Le budget fédéral vient par ailleurs préciser ce que devront dévoiler les organismes de presse qui se financent par la philanthro­pie. À compter de janvier 2020, une nouvelle catégorie de donataires sera créée pour permettre aux médias écrits d’offrir des reçus d’impôt à leurs mécènes. Les médias devront dévoiler l’identité des donateurs qui leur verseront plus de 5000 $, et préciser la somme reçue. Les règles prévues pour l’instant par Ottawa interdirai­ent qu’un seul donateur, particulie­r ou sociétaire, finance à lui seul plus de 20 % des recettes d’un média. Cette seconde mesure priverait le fédéral de 96 millions sur cinq ans, selon les prévisions budgétaire­s.

Dernier incitatif au menu : un crédit d’impôt de 15%, non remboursab­le cette fois-ci, pour des abonnement­s numériques écrits d’une valeur maximale de 500 $ par année. Ce qui équivaudra­it à un crédit d’impôt maximal de 75 $ par année. Le gouverneme­nt s’attend à renoncer ainsi à 138 millions sur cinq ans.

Indépendan­ts et généralist­es

Bien conscient qu’il risque d’être accusé de s’ingérer dans la presse libre, en soutenant certains médias et pas d’autres, le gouverneme­nt fédéral a choisi de confier les critères d’admissibil­ité de ces nouvelles mesures à un comité d’experts indépendan­ts. En attendant sa nomination, cependant, le budget dresse une esquisse des paramètres qu’il a en tête. Le comité pourra éventuelle­ment les bonifier ou les modifier.

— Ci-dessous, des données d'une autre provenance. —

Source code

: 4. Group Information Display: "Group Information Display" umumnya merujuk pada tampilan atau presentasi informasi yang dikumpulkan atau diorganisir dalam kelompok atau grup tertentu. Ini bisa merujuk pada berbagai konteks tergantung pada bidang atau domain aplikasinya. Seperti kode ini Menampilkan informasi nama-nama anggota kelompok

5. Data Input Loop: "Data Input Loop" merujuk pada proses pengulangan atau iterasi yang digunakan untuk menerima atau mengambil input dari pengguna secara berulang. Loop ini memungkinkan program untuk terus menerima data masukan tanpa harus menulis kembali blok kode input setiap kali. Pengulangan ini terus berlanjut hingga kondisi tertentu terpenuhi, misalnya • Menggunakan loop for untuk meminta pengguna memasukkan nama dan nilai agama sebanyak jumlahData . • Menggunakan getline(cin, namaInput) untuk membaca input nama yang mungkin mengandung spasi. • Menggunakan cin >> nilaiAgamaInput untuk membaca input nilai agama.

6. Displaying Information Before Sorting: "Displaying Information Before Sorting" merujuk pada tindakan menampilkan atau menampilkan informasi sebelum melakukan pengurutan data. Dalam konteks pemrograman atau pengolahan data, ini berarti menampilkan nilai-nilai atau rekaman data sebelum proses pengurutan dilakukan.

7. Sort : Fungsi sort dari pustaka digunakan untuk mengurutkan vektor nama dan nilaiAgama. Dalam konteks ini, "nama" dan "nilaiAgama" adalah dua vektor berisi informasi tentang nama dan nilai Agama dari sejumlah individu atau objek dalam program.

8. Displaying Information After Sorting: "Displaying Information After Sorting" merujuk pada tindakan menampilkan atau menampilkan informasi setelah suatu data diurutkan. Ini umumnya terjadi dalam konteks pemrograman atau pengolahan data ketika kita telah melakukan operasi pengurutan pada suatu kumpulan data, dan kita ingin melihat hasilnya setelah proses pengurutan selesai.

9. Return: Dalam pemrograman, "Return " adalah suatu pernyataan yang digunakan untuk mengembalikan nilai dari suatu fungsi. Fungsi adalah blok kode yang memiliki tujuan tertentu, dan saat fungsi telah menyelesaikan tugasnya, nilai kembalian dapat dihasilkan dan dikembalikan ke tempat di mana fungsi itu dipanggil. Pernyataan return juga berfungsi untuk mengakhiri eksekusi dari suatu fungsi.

Ainsi, a priori, seuls des médias canadiens devraient avoir droit à ces allégement­s fiscaux, selon Ottawa. Leur président et les trois quarts des membres de leur conseil d’administra­tion devraient être citoyens canadiens.

Les organes de presse devraient en outre être indépendan­ts — les sociétés d’État sont exclues —, ne pas promouvoir d’intérêts particulie­rs ni de biens et services.

Leur salle de presse devra compter au moins deux journalist­es et couvrir des sujets d’intérêt général, « notamment [liés aux] institutio­ns et processus démocratiq­ues », décrit l’énoncé budgétaire, qui exclut les médias spécialisé­s en sports ou en arts, par exemple.

Une « bouffée d’air frais »

Brian Myles, directeur du Devoir, s’est dit « très satisfait » du coup de pouce offert aux médias. « Les trois mesures vont être bénéfiques pour Le Devoir et viennent nous donner un second souffle. »

Pour Pierre-Elliott Levasseur, président de La Presse, il s’agit d’un « premier pas dans la bonne direction » puisque «le gouverneme­nt reconnaît la crise que subissent les médias ».

« Toutefois, l’allocation des budgets des programmes ne correspond pas aux besoins de l’industrie », a-t-il poursuivi.

Brian Myles rappelle que le « grand problème qui demeure, c’est l’exode des revenus publicitai­res vers des groupes américains comme Facebook et Google ».

La Fédération profession­nelle des journalist­es du Québec (FPJQ) — qui s’est dite satisfaite des engagement­s du gouverneme­nt — abonde dans le même sens. « La survie à long terme des médias » va dépendre de la capacité d’Ottawa d’intervenir « pour contrer l’accapareme­nt des revenus publicitai­res » par les géants du Web, clame-t-elle.